Bar’am National Park

March 22nd 2011

Baram National Park 259x100 Baram National Park

In a country like Israel where ancient things are quite common, the Bar’am National Park in the Upper Galilee is home to one of the oldest synagogue remains in all of Israel. The park is located less than 1000 feet from the border between Israel and Lebanon.

The synagogue ruins date back to the times of the Mishnah, approximately 1,800 years ago. It is believed that Bar’am was once a thriving and affluent Jewish community with the resources to support two separate synagogues. Nothing is left of the second, smaller synagogue, although its lintel, the decorative beam from above the entrance, is on display at the Louvre in Paris.

The restored remains of the community’s primary synagogue are most impressive. Made of local Basalt stone, you’ll be able to clearly see three separate entrances in the front of the synagogue. Note the entrance in the middle with an elaborate arched door. To either side are two other, more conventional square entrances. Step inside the open-air structure and try to locate the inscription of the name of the synagogue’s original builder. Three columns outside the main entrances are still standing and there are additional columns inside the roofless synagogue that suggest where walls once stood.

There is an entrance fee to explore Bar’am National Park. The park is wheelchair accessibleand is open during regular daytime hours. Don’t miss the nearby Bar’am oak forest reserve which features Kermes oak trees, native to the Mediterranean region. In the oak forest are signs for the graves of Queen Esther and Mordechai, figures best known from the Biblical Book of Esther. Most scholars believe that the real Tomb of Esther and Mordechai is actually located in Iran.

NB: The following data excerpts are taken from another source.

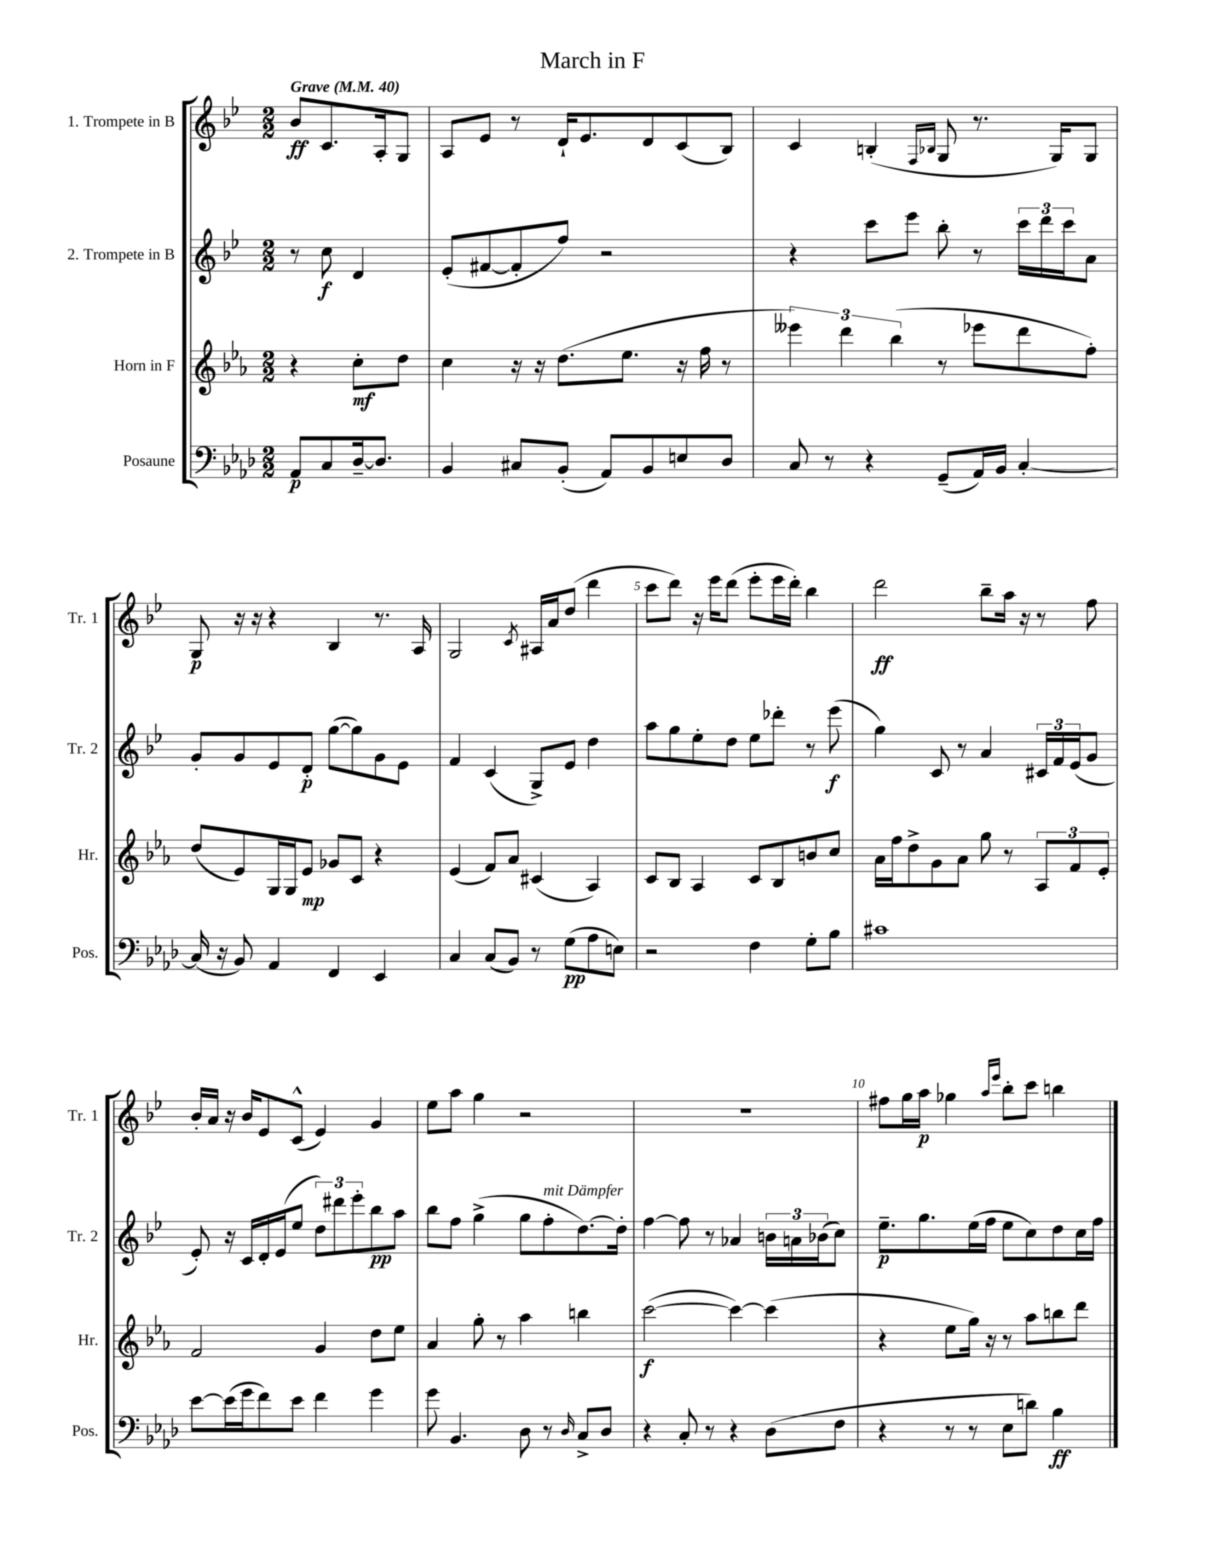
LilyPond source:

\header { title = "March in F" }
<<
\new StaffGroup <<
\new Staff = "s0" \with { instrumentName = "1. Trompete in B" shortInstrumentName = "Tr. 1" } {
    \clef treble \key bes \major \numericTimeSignature \time 2/2 \partial 2 \tempo "Grave" 4 = 40
    bes'8\ff c'8. a16-. g8 |
    a8 ees'8 r8 d'16-! ees'8. d'8 c'8( bes8) |
    c'4 b4-.( \grace { f16 bes16 } g8 r8. g16) g8 |
    g8\p r16 r16 r4 bes4 r8. a16 |
    g2 \acciaccatura { c'8 } ais16 a'16 d''8( d'''4 |
    c'''8 d'''8) r16 ees'''16 d'''8( ees'''8-. ees'''16 d'''16-.) bes''4 |
    d'''2\ff bes''8-- a''16 r16 r8 f''8 |
    bes'16-. a'16 r16 bes'16 ees'8 c'8-^( ees'4) g'4 |
    ees''8 a''8 g''4 r2 |
    R1 |
    fis''8 g''16 a''16\p ges''4 \grace { a''16 ees'''16 } bes''8-. c'''8 b''4 \bar "|." |
}
\new Staff = "s1" \with { instrumentName = "2. Trompete in B" shortInstrumentName = "Tr. 2" } {
    \clef treble \key bes \major \numericTimeSignature \time 2/2 \partial 2
    r8 c''8\f d'4 |
    ees'8-.( fis'8~ fis'8-. f''8) r2 |
    r4 c'''8 ees'''8 bes''8-. r8 \tuplet 3/2 { c'''16 d'''16 c'''16 } a'8 |
    g'8-. g'8 ees'8 d'8-.\p g''8~( g''8) g'8 ees'8 |
    f'4 c'4( g8->) ees'8 d''4 |
    a''8 g''8 ees''8-. d''8 ees''8 des'''8-. r8 ees'''8\f( |
    g''4) c'8 r8 a'4 \tuplet 3/2 { cis'16 f'16 ees'16( } g'8 |
    ees'8-.) r16 c'16 d'16-. ees'16( ees''8 \tuplet 3/2 { d''8) dis'''8 ees'''8-. } bes''8\pp a''8 |
    bes''8 f''8 g''4->( g''8 f''8-.^\markup { \italic "mit Dämpfer" } d''8.~) d''16-. |
    f''4~ f''8 r8 aes'4 \tuplet 3/2 { b'16 a'16 bes'16( } c''8) |
    ees''8.--\p g''8. ees''16( f''16 ees''8 c''8) d''8 c''16 f''16 \bar "|." |
}
\new Staff = "s2" \with { instrumentName = "Horn in F" shortInstrumentName = "Hr." } {
    \clef treble \key ees \major \numericTimeSignature \time 2/2 \partial 2
    r4 c''8-.\mf d''8 |
    c''4 r16 r16 d''8.( ees''8. r16 f''16 r8 |
    \tuplet 3/2 { eeses'''4) d'''4 bes''4( } r8 ees'''8 d'''8 f''8-.) |
    d''8( ees'8) g16 g16 ees'8\mp ges'8 c'8 r4 |
    ees'4( f'8) aes'8 cis'4( aes4) |
    c'8 bes8 aes4 c'8 bes8 b'8 c''8 |
    aes'16 f''16 d''8-> g'8 aes'8 g''8 r8 \tuplet 3/2 { aes8 f'8 ees'8-. } |
    f'2 g'4 d''8 ees''8 |
    aes'4 g''8-. r8 aes''4 b''4 |
    c'''2~\f( c'''4~) c'''4( |
    r4 ees''8 g''16) r16 r8 aes''8 b''8 d'''8 \bar "|." |
}
\new Staff = "s3" \with { instrumentName = "Posaune" shortInstrumentName = "Pos." } {
    \clef bass \key aes \major \numericTimeSignature \time 2/2 \partial 2
    aes,8\p c8 des16~-- des8. |
    bes,4 cis8 bes,8-.( aes,8) bes,8 e8 des8 |
    c8 r8 r4 g,8--( aes,16) bes,16 c4~-. |
    c16( r16 bes,8) aes,4 f,4 ees,4 |
    c4 c8( bes,8) r8 g8\pp( aes8 e8) |
    r2 f4 g8-. bes8 |
    cis'1 |
    ees'8~ ees'16( g'16 f'8) ees'8 f'4 g'4 |
    g'8 bes,4. des8 r8 \grace { des16 } c8-> des8 |
    r4 c8-. r8 r4 des8( f8 |
    r4 r8 r8 ees8 d'8) bes4\ff \bar "|." |
}
>>
>>
\layout { \context { \Score \override BarNumber.break-visibility = ##(#f #t #t) barNumberVisibility = #(every-nth-bar-number-visible 5) } }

Bar’am means Son of the People and was an ancient Jewish community. In more recent history, it was a mixed village of Christians and Muslims. The modern Kibbutz Bar’am was founded in 1949, just after the establishment of the State of Israel, in order to guard the nearby border with Lebanon. Though kibbutz members work in other industries, the main source of income in Kibbutz Bar’am is fruit orchards and the associated packing plant. Paintings and Jewish ritual items are on display at the kibbutz’s modest Bar David Museum.